PROBLEM TO SOLVE:
From the data below, return all lines holding the string "Table".

== SUPPLIED DATA

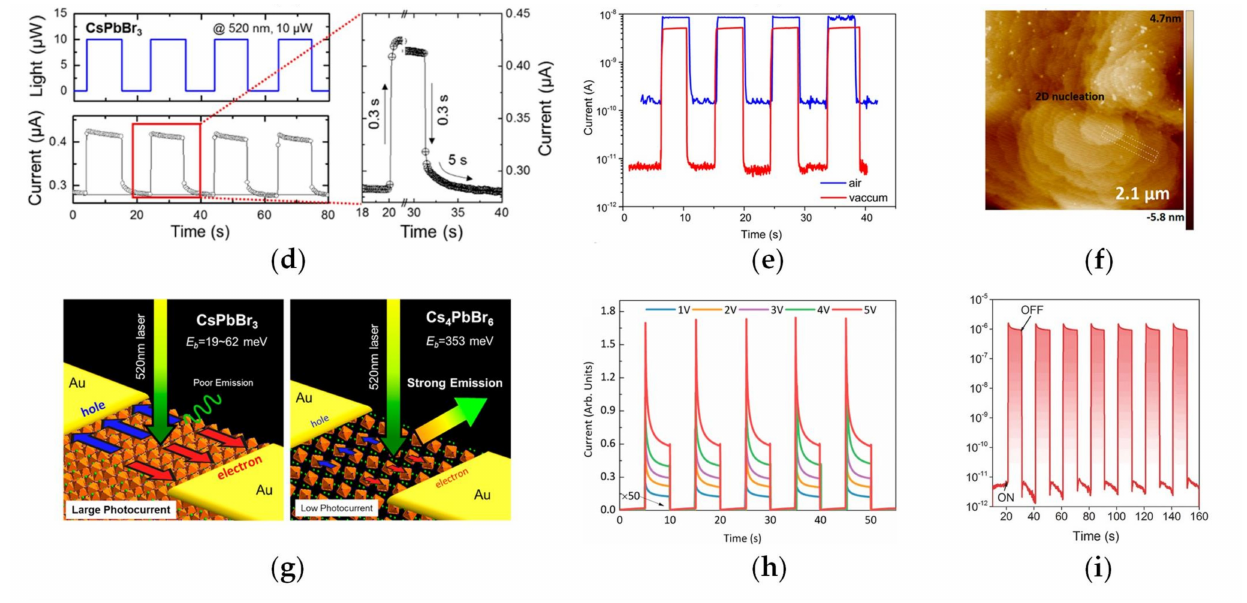
Figure 9. ( a ) Measurement results of I − T curve of detectors under bias of 2 V voltage and rise and decay time measurement result. Adapted with permission from Ref. [150]. 2017, John Wiley and Sons; ( b ) photoresponse test result of CsPbBr 3 PSC photodetector fabricated by Zhang et al. at different wavelengths. Adapted with permission from Ref. [54]. 2017, American Chemical Society; ( c ) structure of the detector made of CsPbBr 3. Adapted with permission from Ref. [84]. 2017, American Chemical Society; ( d ) measurement results of I-T curve of detectors and rise and decay time test result. Adapted with permission from Ref. [84]. 2017, American Chemical Society; ( e ) light-to-dark test results of the Cs 2 InAgCl 6 PSC detectors under 365 nm monochromatic. Adapted with permission from Ref. [103]. 2018, American Chemical Society; ( f ) AFM image of two-dimensional nucleation on CsPbBr 3 PSC (101) plane. Adapted with permission from Ref. [145]. 2017, American Chemical Society; ( g ) schematic diagram of photocurrent production and the PL emission process in 0D Cs 4 PbBr 6 and 3D CsPbBr 3 PSCs . Adapted with permission from Ref. [84]. 2017, American Chemical Society; ( h ) measurement results of I-T curve of CsPbBr 3 PSC detectors under different voltage bias. Adapted with permission from Ref. [145]. 2017, American Chemical Society; ( i ) on-off ratio test result (I-T curve) of CsPbBr 3 PSC detectors. Adapted with permission from Ref. [43]. 2016, John Wiley and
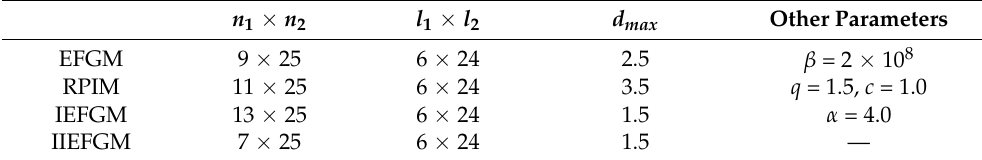
Table 4. Optimal parameters each method within the tested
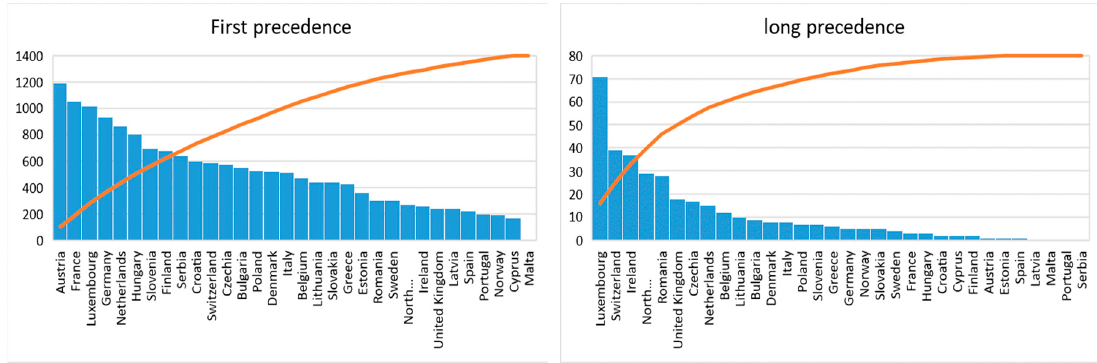
Figure 3. Total number of precedencies.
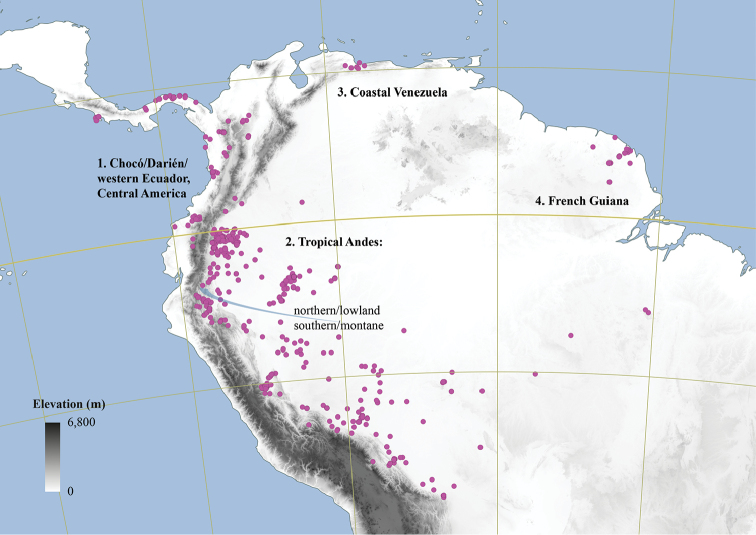
Distribution map of Cremastosperma showing the four disjunct areas of the distribution: 1 the Chocó/Darién/western Ecuador region north into Central America 2 the tropical Andes (including a rough demarcation between areas occupied by northern/lowland and southern/montane clades) 3 coastal Venezuela 4 French Guiana.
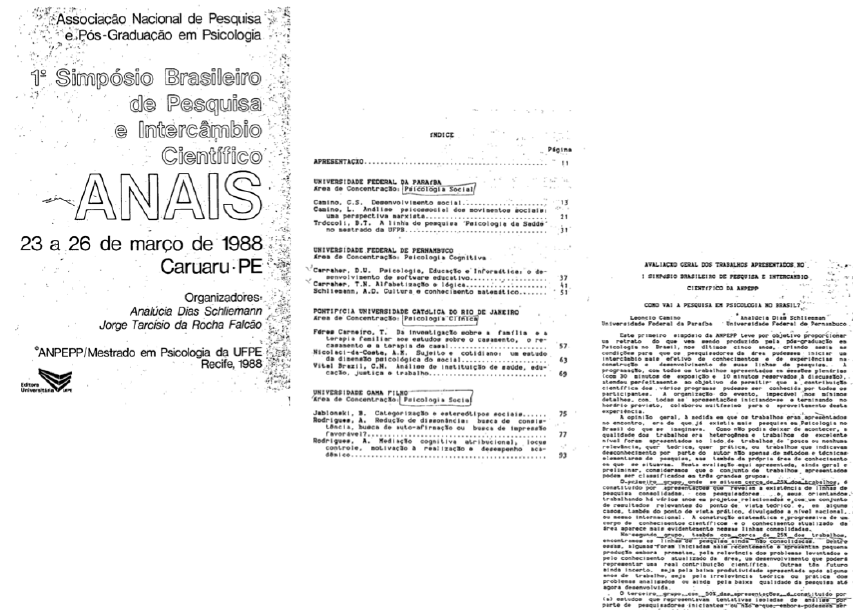
Figure 1 . Cover page, index, and chapter from proceedings of ANPEPP’s First Symposium.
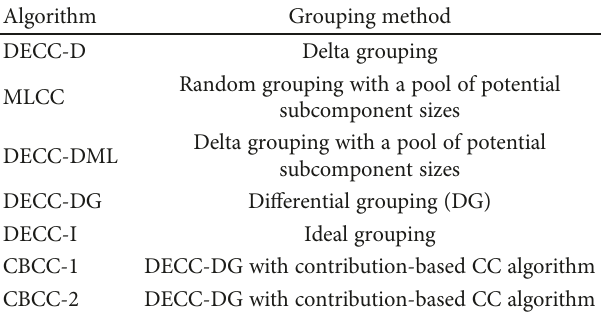
Table 2: Description of compared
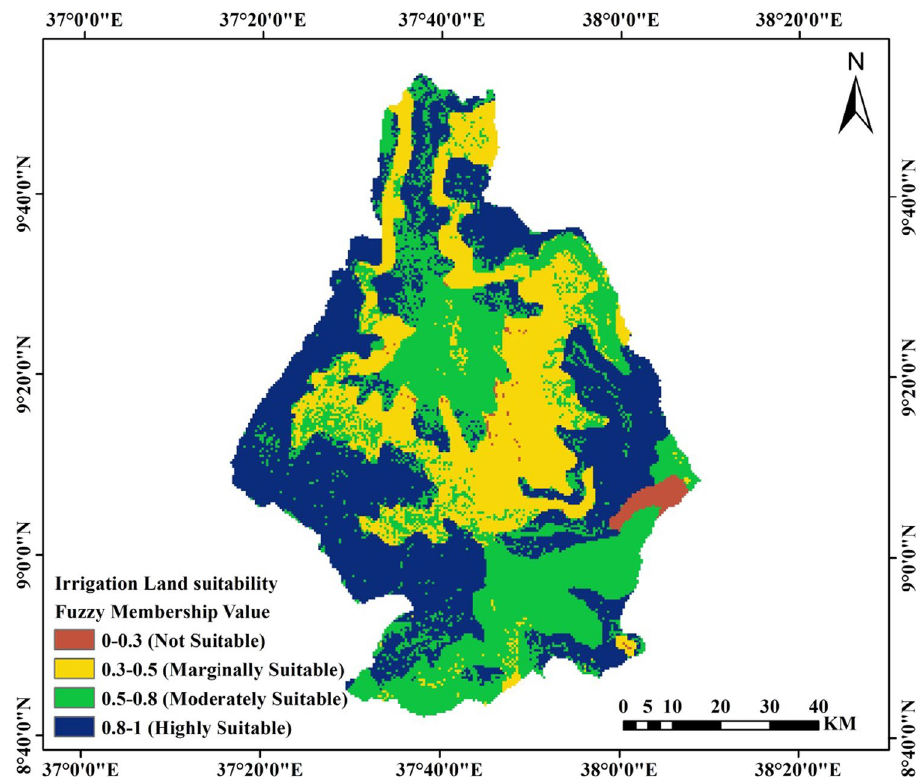
Fig. 13 Irrigation land suit- ability map along with the fuzzy membership values of Guder watershed,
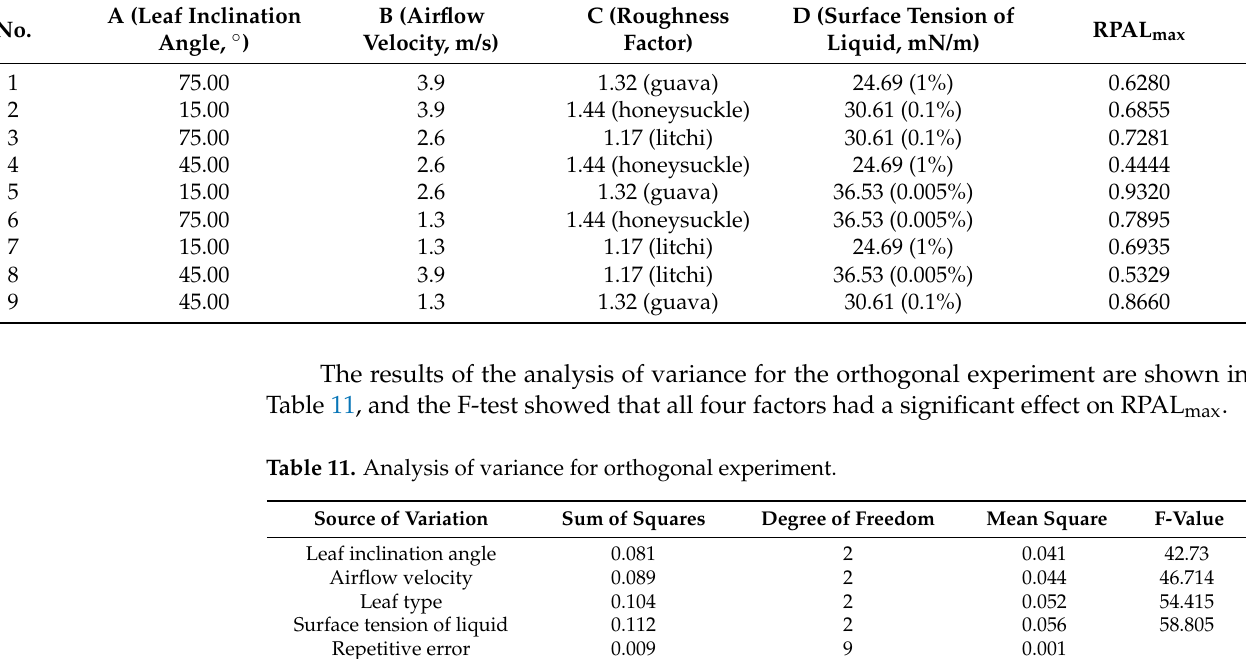
Table 11. Analysis of variance for orthogonal experiment.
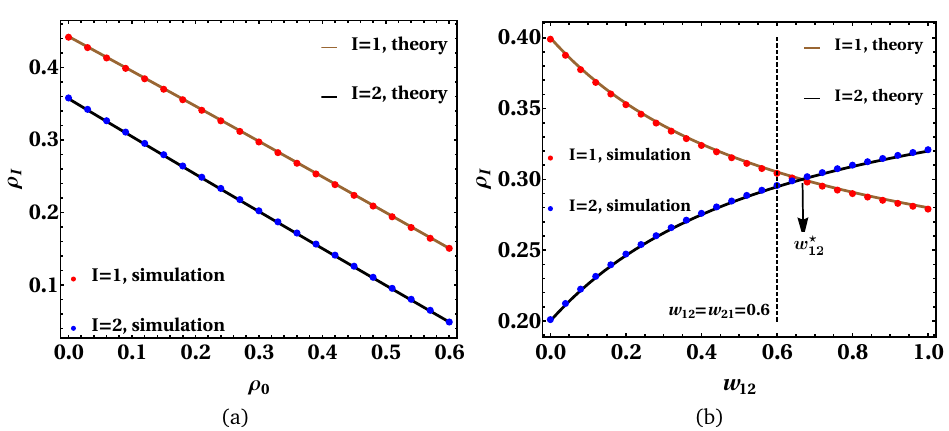
Figure 3: The figures (a) and (b) show the variations of the average species den- sities ρ ( I = 1,2) against vacancy density ρ I the steady state. The species densities decrease linearly with increasing ρ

====

ANSWER:
Table 4. Optimal parameters each method within the tested
Table 2: Description of compared
Table 11. Analysis of variance for orthogonal experiment.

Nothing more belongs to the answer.